Task statement: Show each of the lines below that contains the word "largest".

Data for review:
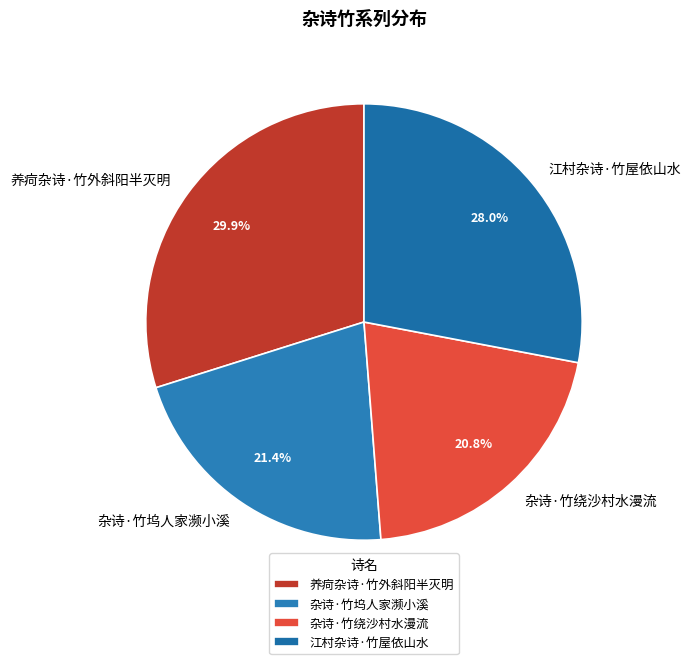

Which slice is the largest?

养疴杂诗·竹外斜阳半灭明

--

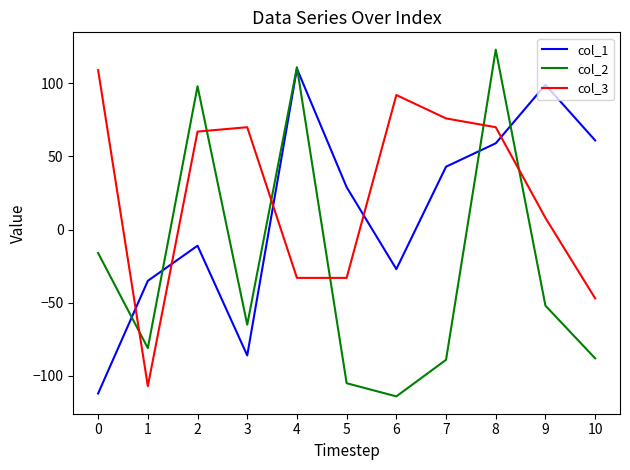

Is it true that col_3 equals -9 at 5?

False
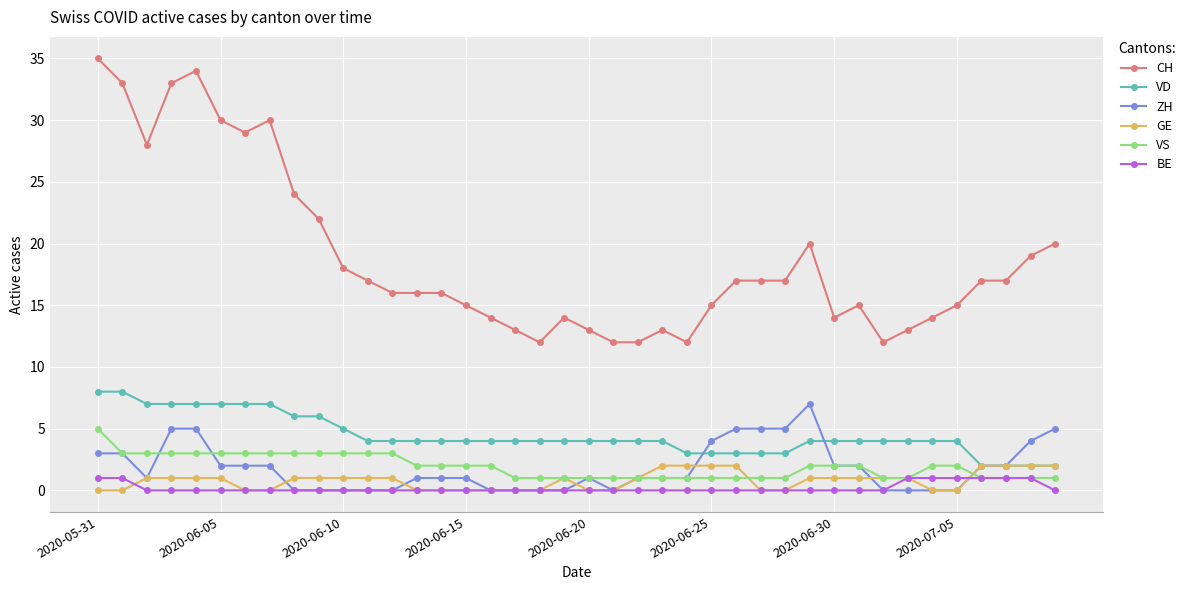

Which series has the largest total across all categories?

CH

Solution to this exercise:
Which slice is the largest?
Which series has the largest total across all categories?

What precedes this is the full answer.